# ÉNONCÉ DE L'EXERCICE:
D'après l'extrait sur les impératifs kantiens, de quelle nature peut être le but auquel l'impératif hypothétique subordonne une action ?

# EXTRAIT:

▬▬▬▬▬▬▬▬▬▬

Dans la formule du titre, il y a en jeu toute la distinction qu’Emmanuel Kant (1724-1804) faisait entre « l’Impératif catégorique » du devoir qui commande sans condition et absolument (ex. « Tu ne tueras point ») et par quoi une action morale vaut en elle-même et d’autre part « l’Impératif hypothétique » qui impose à une action une condition relative à son but qui seul en fait la valeur. Ce but étant soit technique soit pragmatique. Si on se met à la place de la protagoniste de la pièce, cela donne : pour en finir plus vite avec mon agresseur qui m’a surprise dans ma cuisine pour m’assassiner sauvagement, « j’aurais mieux fait d’utiliser une hache » au lieu me défendre avec une poêle… On voit donc que même si la vie de la victime est en jeu en plus de celle de l’agresseur, toute question morale est évacuée au profit d’une question technique : efficacité d’une hache comparée à celle d’une poêle pour trucider quelqu’un.

▬▬▬▬▬▬▬▬▬▬

# MATÉRIEL FOURNI:
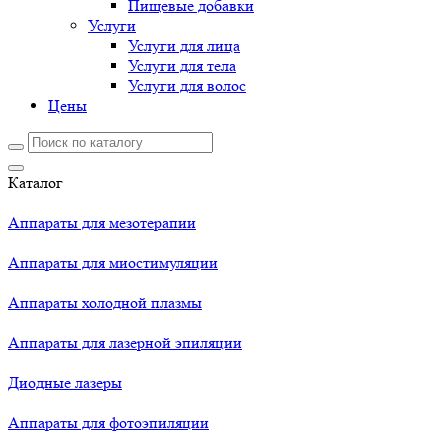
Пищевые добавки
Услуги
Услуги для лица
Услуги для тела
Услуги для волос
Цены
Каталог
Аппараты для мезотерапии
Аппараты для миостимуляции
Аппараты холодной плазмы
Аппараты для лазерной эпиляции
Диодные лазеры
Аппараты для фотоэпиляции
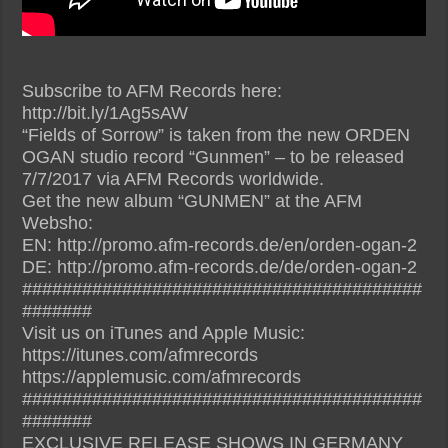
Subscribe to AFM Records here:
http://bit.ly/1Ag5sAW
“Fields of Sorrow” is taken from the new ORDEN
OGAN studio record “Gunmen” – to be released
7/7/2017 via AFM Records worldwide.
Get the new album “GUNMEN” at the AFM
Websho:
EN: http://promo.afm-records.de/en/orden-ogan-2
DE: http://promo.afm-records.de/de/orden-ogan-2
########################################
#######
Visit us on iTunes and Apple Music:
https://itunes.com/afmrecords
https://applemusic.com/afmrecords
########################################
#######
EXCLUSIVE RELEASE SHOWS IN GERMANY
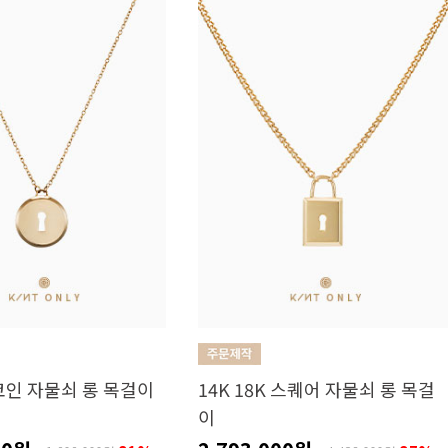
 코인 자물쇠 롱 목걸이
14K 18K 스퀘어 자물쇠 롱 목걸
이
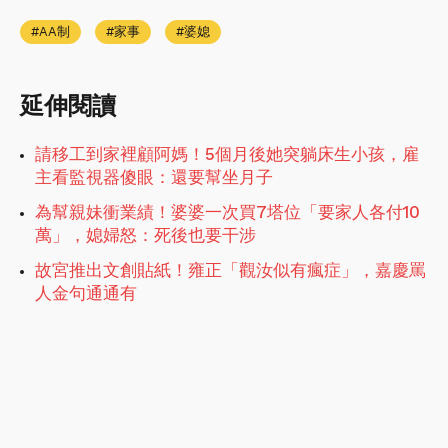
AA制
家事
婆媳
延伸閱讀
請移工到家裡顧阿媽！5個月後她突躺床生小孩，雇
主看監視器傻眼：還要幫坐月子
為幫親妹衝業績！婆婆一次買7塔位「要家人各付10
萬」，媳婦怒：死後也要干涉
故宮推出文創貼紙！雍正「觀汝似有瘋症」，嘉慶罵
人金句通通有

▬▬▬▬▬▬▬▬▬▬

# EXERCICE CORRIGÉ:
Ce but est soit technique, soit pragmatique.